My New Virtual Co- workers

As a lone DBA, Twitter has given me an outlet and supplied me with thousands of new co- workers.  Over the years, I have relied heavily on these connections. I can find help by just tweeting questions or using the #SQLHelp hash tag. All hours of the day and night SQL Family will come out of the woodwork to help me and others. I can’t tell you how many times I’ve been able work through an issue, talk through ideas, and just vent to them. SQL Family has generously shared their knowledge and guidance which has in turn helped me grow as a DBA.

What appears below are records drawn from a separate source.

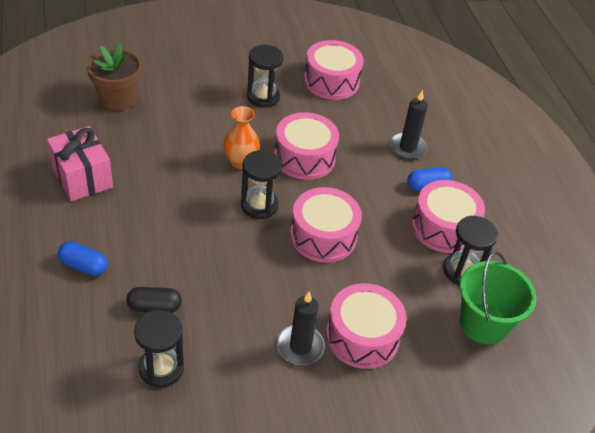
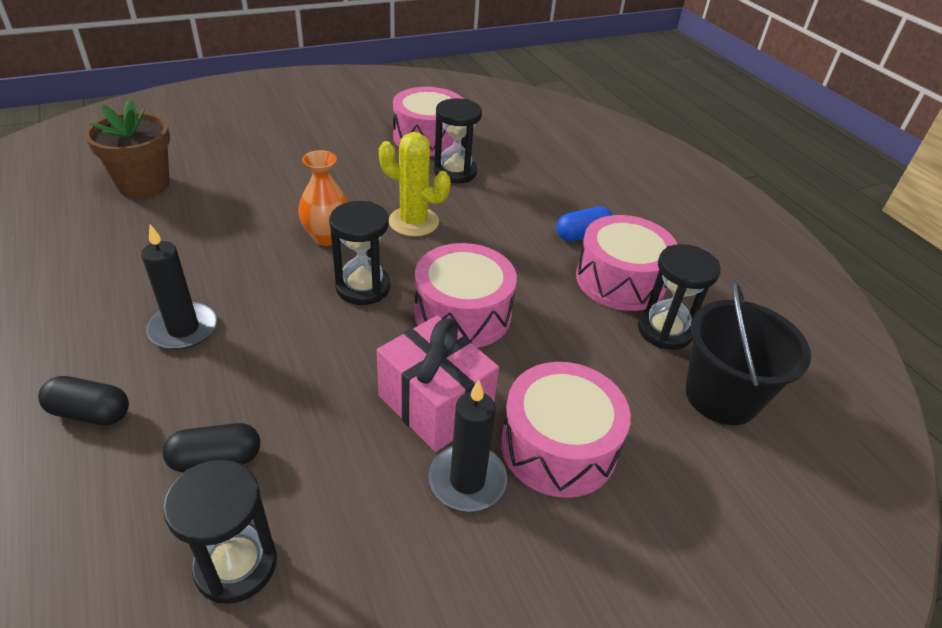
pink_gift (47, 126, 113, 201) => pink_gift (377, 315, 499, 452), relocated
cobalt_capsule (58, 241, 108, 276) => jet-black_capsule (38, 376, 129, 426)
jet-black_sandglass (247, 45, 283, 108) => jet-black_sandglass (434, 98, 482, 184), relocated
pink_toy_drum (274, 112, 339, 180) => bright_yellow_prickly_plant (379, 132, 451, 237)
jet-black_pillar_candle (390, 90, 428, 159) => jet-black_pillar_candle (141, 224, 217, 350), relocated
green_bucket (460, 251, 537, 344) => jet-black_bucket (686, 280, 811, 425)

Becoming a Valued Member of the Family

Now that I, myself, am a seasoned DBA with knowledge to share, I want to begin doing for others what SQL Family has done for me. I have started speaking at SQL Saturdays (thanks to being encouraged by SQL Family members), I am running my local SQL Server User Group (thanks to Derik Hammer (t|b)), and now look at me I am blogging. I find myself immersed daily in SQL Family. Each morning when I log into work I also log into Twitter and say good morning to them. I have Twitter open on my desktop all day looking to see what’s going on with #SQLHelp, reading blogs I see tweeted, and just staying part of ongoing SQL conversations.  Every day the SQL Family continues to teach me something new.

Thankful

I never imagined that when I started as a lone DBA that I would be able to walk in the footsteps of my mentor Chris Shaw and contribute to others in the SQL community.  I’ve been able to begin to give back to the family that helped raise me in the SQL world. Thanks to all of you that knowing or unknowingly impacting my career and for bringing me into the amazing community we lovingly call SQL Family.  Looking forward to our Annual SQL Family Reunion they call PASS Summit. I am proud to be a member.